No all’interdizione di persona affetta da schizofrenia cronica già sottoposta ad amministrazione di sostegno.
Tribunale Avellino, Sez. I, Sentenza 17.06.2024, n. 1195
REPUBBLICA ITALIANA
IN NOME DEL POPOLO ITALIANO
TRIBUNALE DI AVELLINO
PRIMA SEZIONE CIVILE
Il Tribunale di Avellino, nelle persone dei seguenti magistrati riuniti in camera
di consiglio: dott. (…) dott.ssa (…) giudice dott.ssa (…) giudice relatore ha
pronunciato la seguente
SENTENZA
nella causa civile iscritta al n. (…)/2023 del R.G., Affari Contenziosi, avente ad
oggetto richiesta di interdizione TRA (…) nata ad (…) il (…), C.F. (…), (…)

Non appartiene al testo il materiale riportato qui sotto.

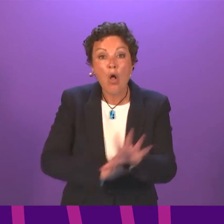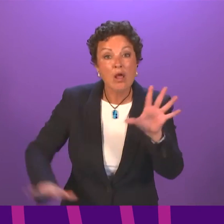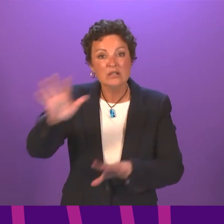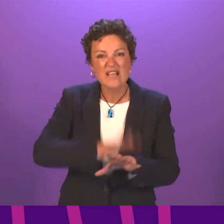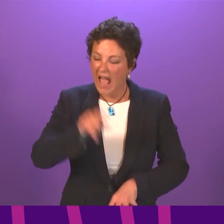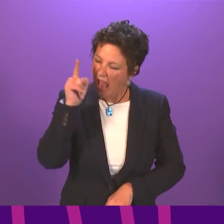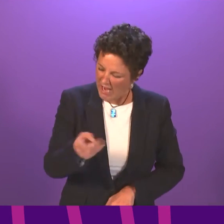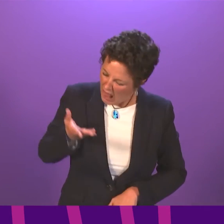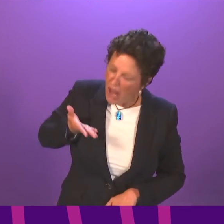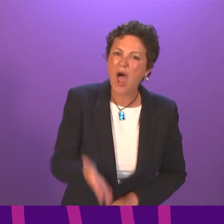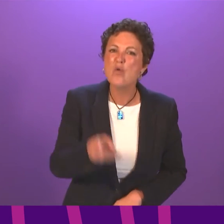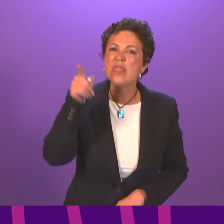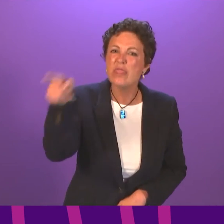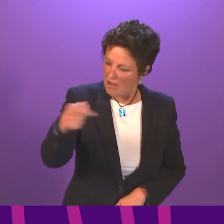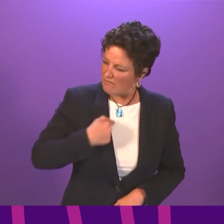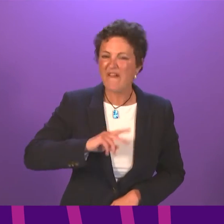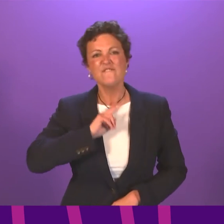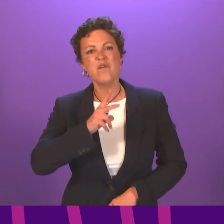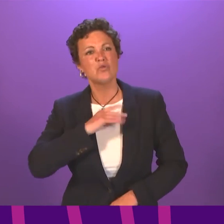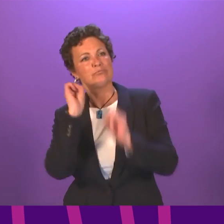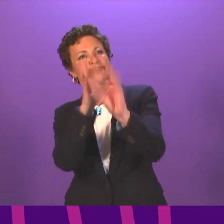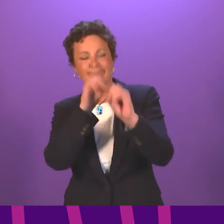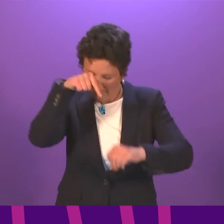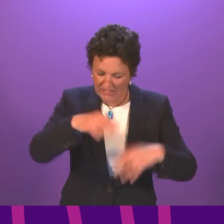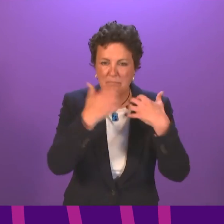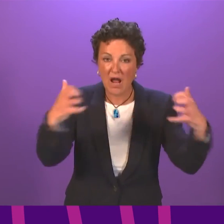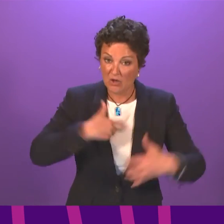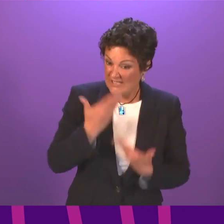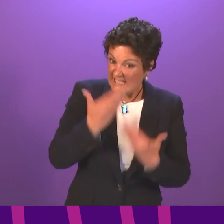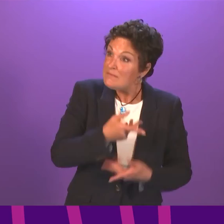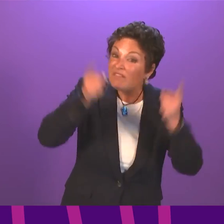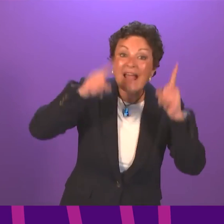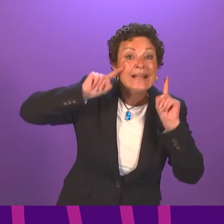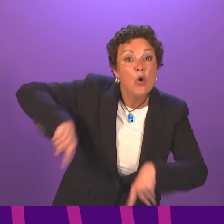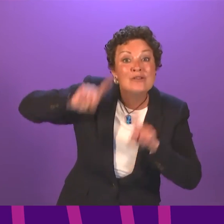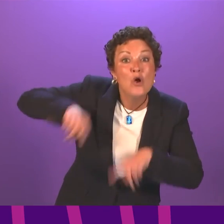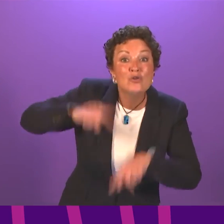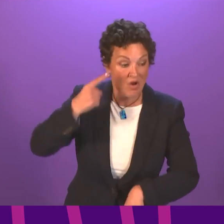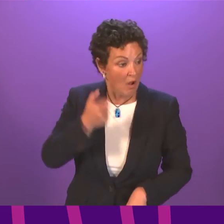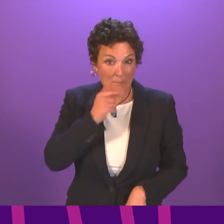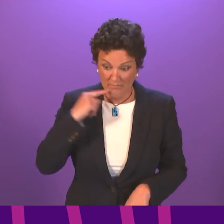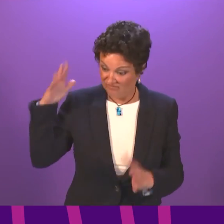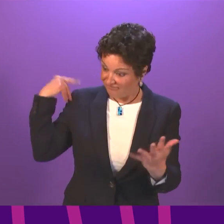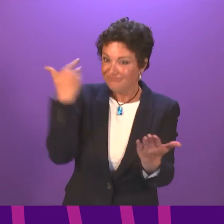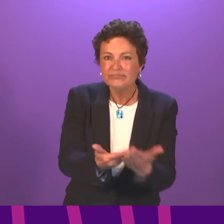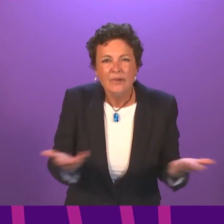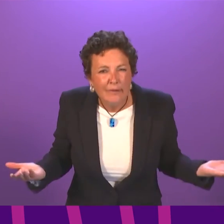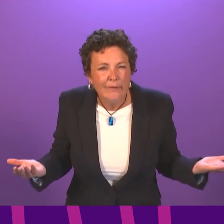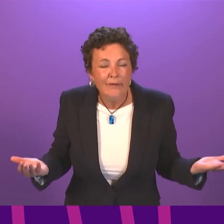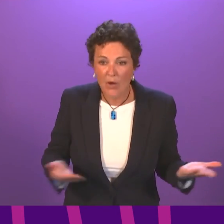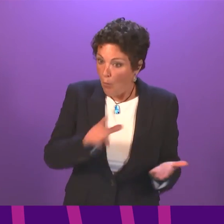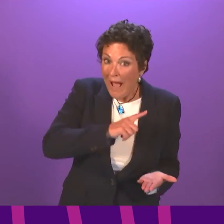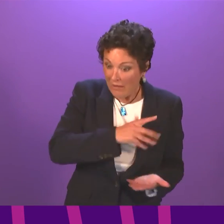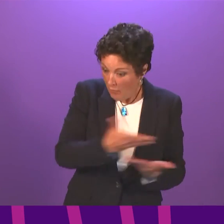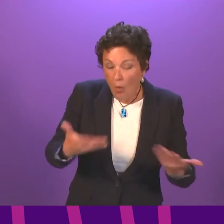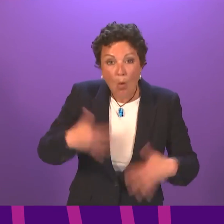giving them a voice in this parliament because they seem to be ignored consistently by the First Minister and her government. Because the only thing that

nato ad (…) il (…), C.F. (…) e (…) nata a (…) il (…), C.F. (…), in qualità di
fratelli germani di (…) nata ad (…) il (…), rappresentati e difesi, come da
procura in atti, dall’avv. (…) ed elettivamente domiciliat (…); RICORRENTI
E (…) nata a (…) il (…), C.F. (…), rappresentata e difesa dall’avv. (…) ed
elettivamente domiciliat (…); RESISTENTE
Con il parere del PM reso in data (…)
Svolgimento del processo – Motivi della decisione
Con ricorso depositato il (…) (…) (…) e (…) hanno chiesto al Tribunale di (…)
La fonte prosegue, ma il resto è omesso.